Project

PhysioLLM

Mengying Cathy Fang

Groups

An LLM-enabled system that integrates physiological data from wearables and contextual information to offer personalized, real-time health monitoring and support.

The advent of wearable health monitors, such as Fitbit, Apple Watch, and Samsung Gear has made it possible to continuously collect detailed physiological data, such as heart rate, activity data, and sleep stages. They bring convenience and awareness to our personal health and provide a granular look into one's habits and how they affect physiology. These data and trends can help nudge healthier behavior and may even help detect health problems. While it is important to make accessible and accurate health monitoring systems, individuals who wish to change their habits are currently required to first deeply understand their physiological data and how it correlates with their daily routine, and finally think of ways to work towards positive changes. However, users often struggle to make sense of the data and translate them into meaningful actions \cite{canali2022challenges}. Interactions with the data are typically predefined by graphical user interfaces provided by the phone and wearables, which offer limited interaction and generic recommendations with few personalized insights.

Large Language Models (LLMs) potentially present a promising solution to these challenges. For one, they enable individuals to engage in unconstrained questioning and answering in natural language. Second, they have the potential to relate health data and behaviors to a wealth of health literature. Lastly, LLMs have a semantic understanding of the context that could grant flexibility in producing insights based on raw data. Integrating LLMs with physiological data offers the potential to build systems that allow users to ask questions and receive personalized responses, enhancing their understanding of their health and motivating positive behavior changes. This research addresses two main questions: (1) how to implement an LLM-based system that generates personalized insights from physiological data and communicates them through natural language, and (2) how such a system impacts users' understanding of their data and helps them develop actionable health goals.

We designed PhysioLLM, a novel system that utilizes an orchestration of LLMs to deliver personalized insights by incorporating users' own data from already available wearable health trackers together with contextual information. Different from conventional health applications, our system conducts statistical analyses of the user's data to uncover patterns and relationships within the data. As a case study, we focus on improving sleep as the main health goal. Sleeping well is one the most important things to stay healthy physically and mentally. The latest wearable devices offer in-depth reports on sleep, providing information on sleep timing, sleep stages and commonly used metrics such as wake time after sleep onset. They also typically provide a sleep score to indicate overall sleep quality. However, it is often not obvious to users how one can improve one's sleep score and the relationships between one's daytime activity and sleep.

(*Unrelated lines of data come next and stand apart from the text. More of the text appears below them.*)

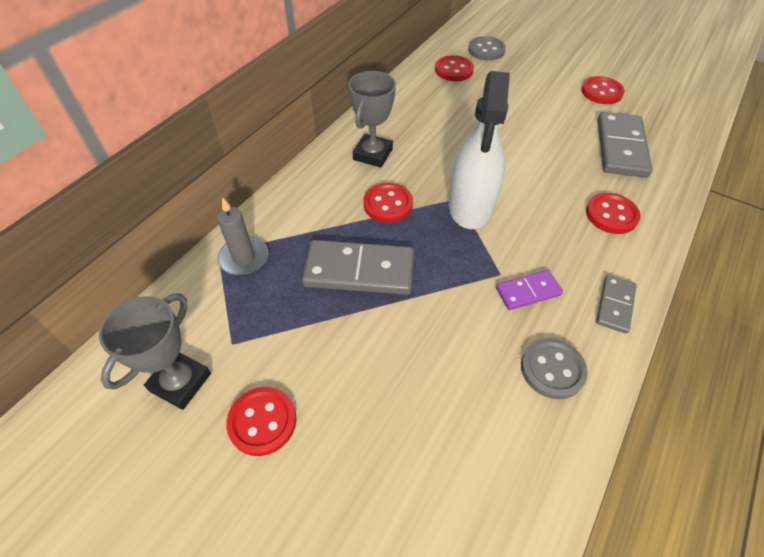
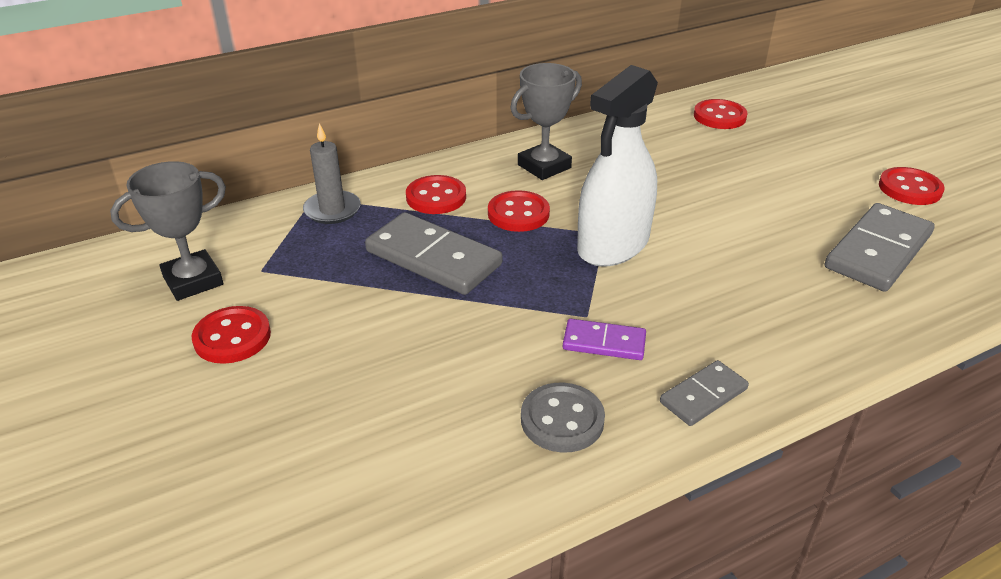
camera: 30 degrees right, 15 degrees down
grey button [468,36,506,61] -> none
red button [586,193,640,234] -> red button moved to [406,175,466,214]

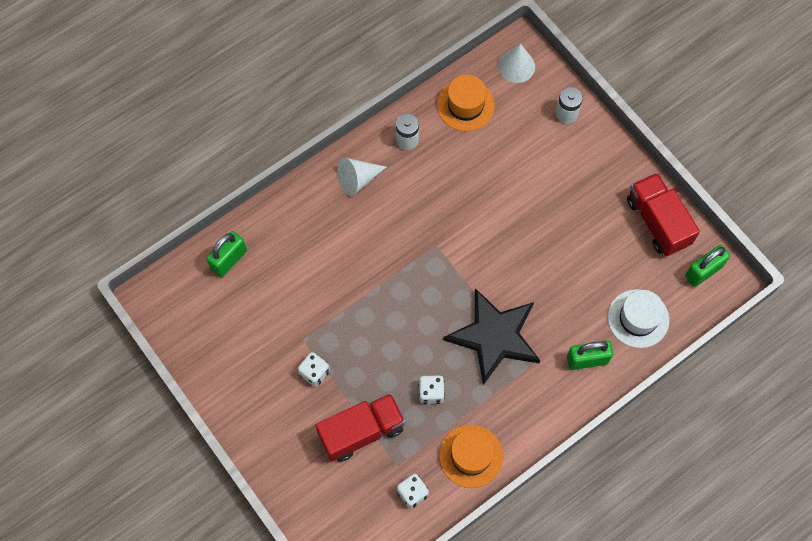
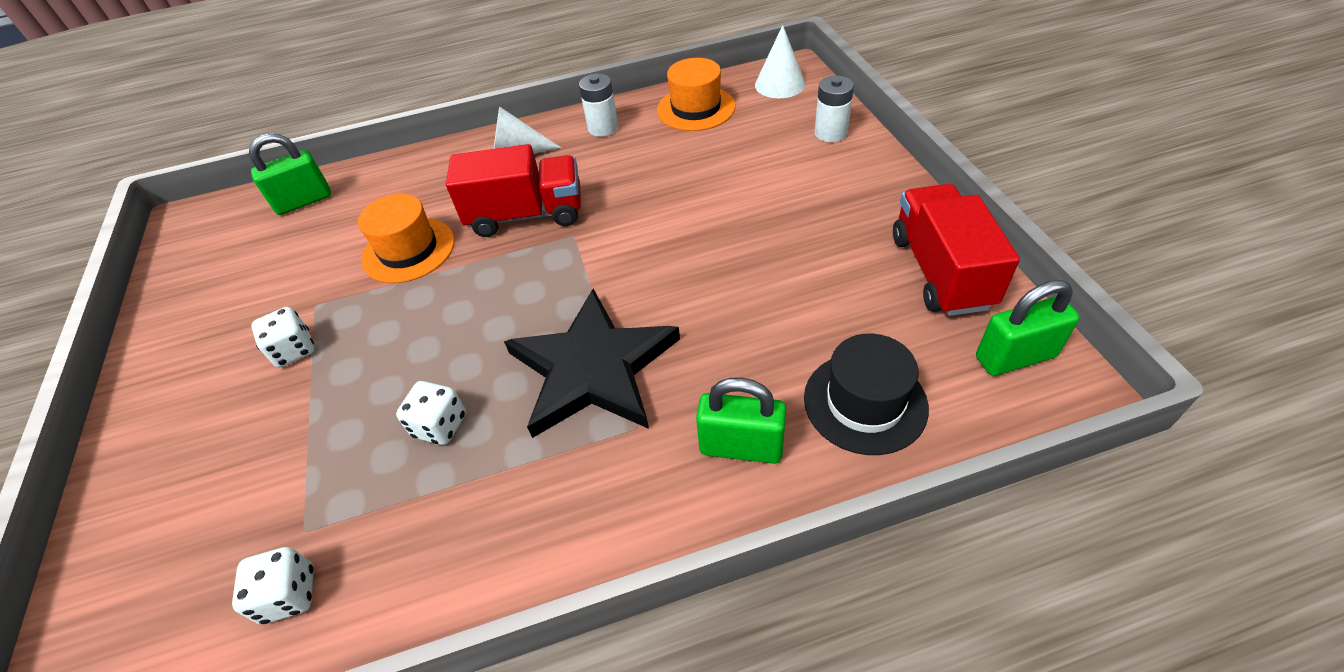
camera: 25 degrees right, 20 degrees down
red truck [315,393,406,462] -> red truck moved to [446,144,581,237]
orange hat [439,425,503,488] -> orange hat moved to [358,194,455,283]
white hat [608,289,669,348] -> black hat [804,334,929,455]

To understand what might improve individuals’ understanding of their data and what questions they might ask a conversational interface, we recruited actual users for an in-situ experiment. 24 adult Fitbit users shared their most recent week of Fitbit data. Each participant used a text-based chatbot that was either the complete PhysioLLM system with personal data and insights, an LLM chatbot with personal data but no access to insights, or a placebo off-the-shelf LLM chatbot with no personal data or generated insights. They filled out a survey before and after interacting with the interface that assessed their understanding of their sleep data, how motivated they felt after interacting with the interface, and how actionable their goals were based on their interactions with the interface.

The results show that chatting with an LLM-based system, which provides effective personalized insights using our LLM architecture, improves one's understanding of their own health. The interface was perceived as more personalized than chatting with a generic LLM-based chatbot. In fact, the latter resulted in the user having less motivation to change, and their goals were found to be less actionable.

We also interviewed two sleep experts to review the personal insights generated by the system and its responses and suggestions provided to the user. Overall, the experts found the insights reasonable but noted the system's tendency to overemphasize correlation values. They suggested improving the system by providing the LLM with more background on the data generation process and tuning responses to be more modest when based on sparse data and potentially spurious correlations.

In summary, the contributions of this work are:

A novel orchestration of LLMs that integrates physiological and contextual data to support conversations about personalized health insights.
An in-the-wild study with 24 users that interacted with the system and the study insights derived from quantitative and qualitative results.
Evidences that show the interface is perceived as personalized and effectively improves users' understanding of their health through personalized insights.
A preliminary valuation by two sleep experts of the accuracy and quality of the generated personal insights and suggestions.